En Mi propiedad privada (traducción de Patricio Grinberg, publica Kriller 71), Mary Ruefle (Pittsburgh, 1952) escribe de todo y como le da la gana: escribe de un zorro lector, se pone en las plumas de “un jilguero amarillo que llegó a su comedero una hora antes de que muriera”. Sueña con Dios colgando fotos de él mismo con diferentes trajes; ella dice que le gusta uno que en realidad le da miedo y Dios le dice que no tiene gusto. Se le inunda el salón, según ella todo tiene que ver con darse un capricho: albaricoques confitados desde Australia, ochenta y seis con veinte dólares. Como se siente culpable se queda en la cama mientras el agua sale de una “misteriosa fuente”. Fantasea con la capacidad visionaria del visionario Charles Baudelaire a partir del descubrimiento de una floritura de tinta. Hay cuentecillos y una especie de pantone de la tristeza: “La tristeza azul es la dulzura cortada en tiras con una tijera y después en pedacitos con un cuchillo, la tristeza del ensueño y la nostalgia”; “La tristeza púrpura es la tristeza de la música clásica y la berenjena, el filo de la medianoche […]”. En cambio, “La tristeza negra es la Cenicienta, sus restos están esparcidos por varias provincias, es la tristeza de los rastrillos y de los apellidos dobles […]”. Está la tristeza gris (“La de los clips y las banditas elásticas”), la roja, que “es la secreta”, la verde (“vestida para la graduación”), o la rosa: “la tristeza de las anchoas blancas”. Otras tristezas: naranja, amarilla, blanca y marrón. Las tristezas de colores aparecen entre los capítulos del libro, casi a modo de separador y siempre de dos en dos. A diferencia de las otras piezas, estas no llevan título, solo una pequeña floritura de tinta. Da igual de qué escriba, cada texto es casi un hechizo, un encantamiento que hace Ruefle con las palabras para el lector.
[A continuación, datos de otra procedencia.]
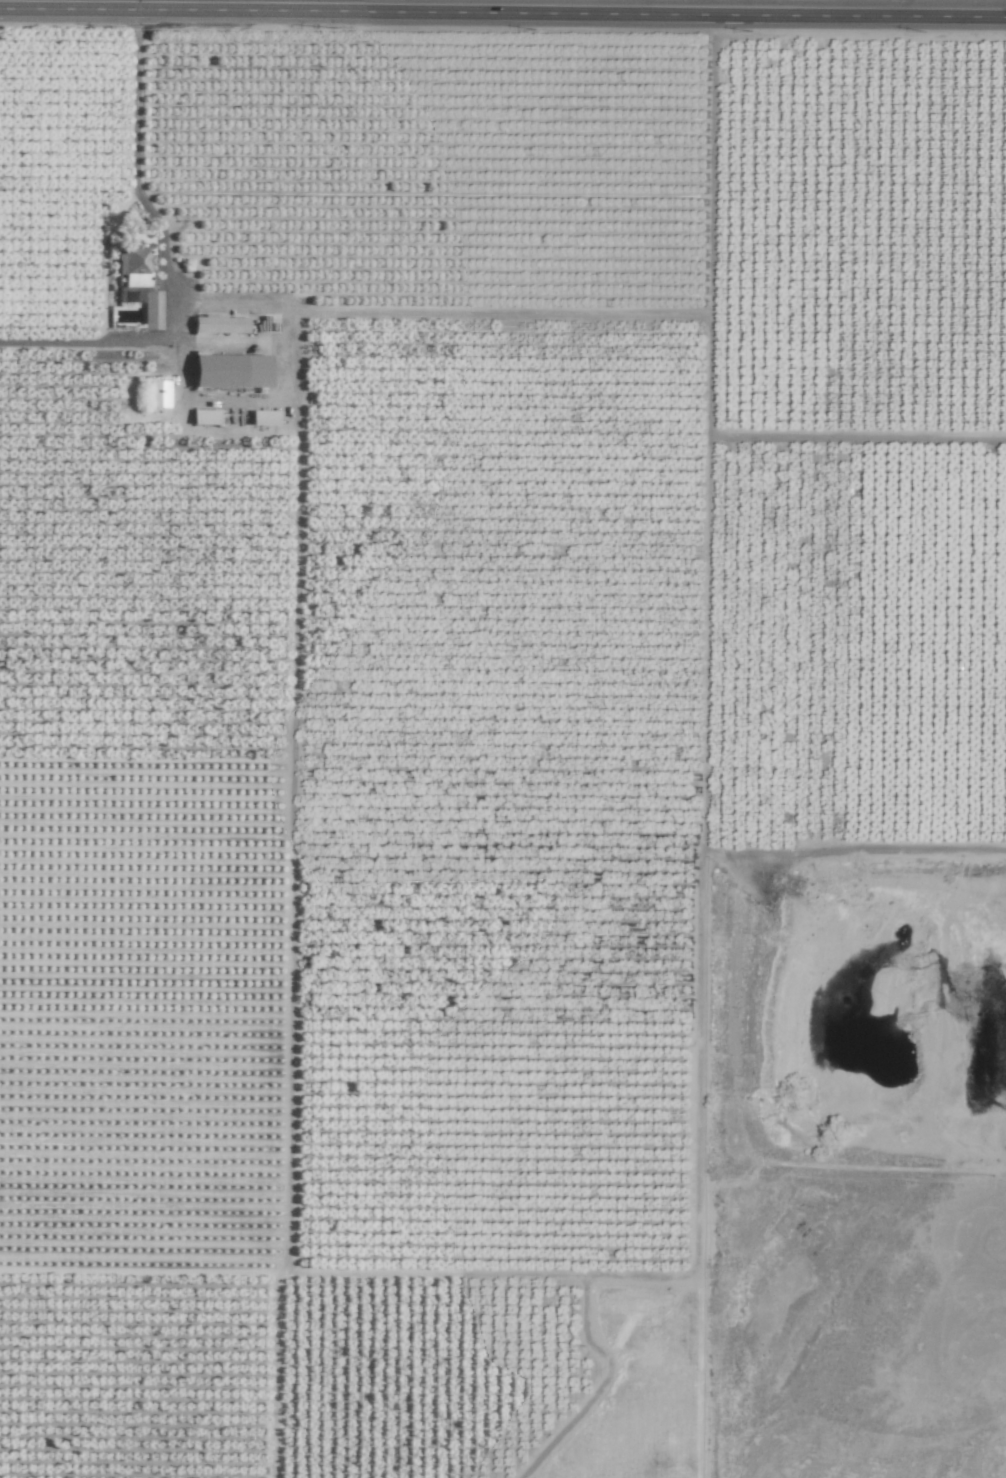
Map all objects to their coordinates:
road: (502, 12)
road: (162, 253)
building: (133, 266)
building: (150, 311)
building: (219, 325)
building: (229, 371)
building: (157, 394)
building: (204, 417)
building: (263, 418)
road: (707, 1009)
road: (714, 1178)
Tiene muchísima gracia, por ejemplo, cuando cuenta la primera vez que fue a un concierto de música clásica: eran las Canciones de cuna de Brahms y ella se quedó dormida. Tiene algunas piezas divertidísimas, como “Pausa”, dedicado a la menopausia, que describe así: “Eres alguien de trece años con la experiencia y rutina diaria de alguien de cuarenta y cinco. Algunos días tienes ganas de follarte un árbol, o un perro, lo que esté más cerca. Tienes ganas de dejar a tu esposo o amante o pareja, lo que sea. […] Vas a sentir que tu vida ha terminado y tendrás toda la razón”. Explica Ruefle que envejecer es hacerse invisible, y que “ser invisible es el secreto más grande del mundo, el regalo más maravilloso que alguien podría haberte dado”. En “Por ejemplo, Frank”, habla de Frank, “un chico brillante” al que no paran de recomendarle libros con la promesa de que “su mente volaría por los aires”, y Frank, claro, no quiere que le pase eso. El profesor que le recomienda Bartleby, el escribiente siente “pena por el triste destino de la literatura, que debería ser capaz de salvar el mundo pero no puede, sin tener la culpa”. En “Batido”, Ruefle cuenta cómo era a los trece años (“joven, insensible y cruel”). Una broma le llevó a mejorar el batido y desde entonces los adereza con sal y pimienta. Dedica varias páginas a la práctica de la reducción de cabezas en diferentes culturas. “Como un pañuelo” es de mis piezas favoritas: una mujer recibe como regalo un pañuelo que no le gusta e inventa una historia para no decir que no le gusta a quien se lo ha regalado; la historia pasa de boca a oreja y hasta aparecen testigos que aseguran haber visto con sus propios ojos lo que nosotros sabemos que es una mentira. El cuentecillo del zorro lector tiene un especial encanto: al zorro el otoño le sienta mal. Está alterado hasta que en el libro que está leyendo (“una novela de misterio, cuyo héroe era un analista forense que trabajaba para la policía, examinaba documentos falsificados”) encuentra una frase que le da paz: “incluso el agujerito de una costura puede ser el faro que ilumine la verdad”.
La mirada de Ruefle a lo que le rodea es siempre inesperada, como sus frases, que suelen contener un elemento de sorpresa. Hay una calma ganada por la experiencia que traspasa el papel y se contagia al lector, también a los zorros a los que el otoño altera.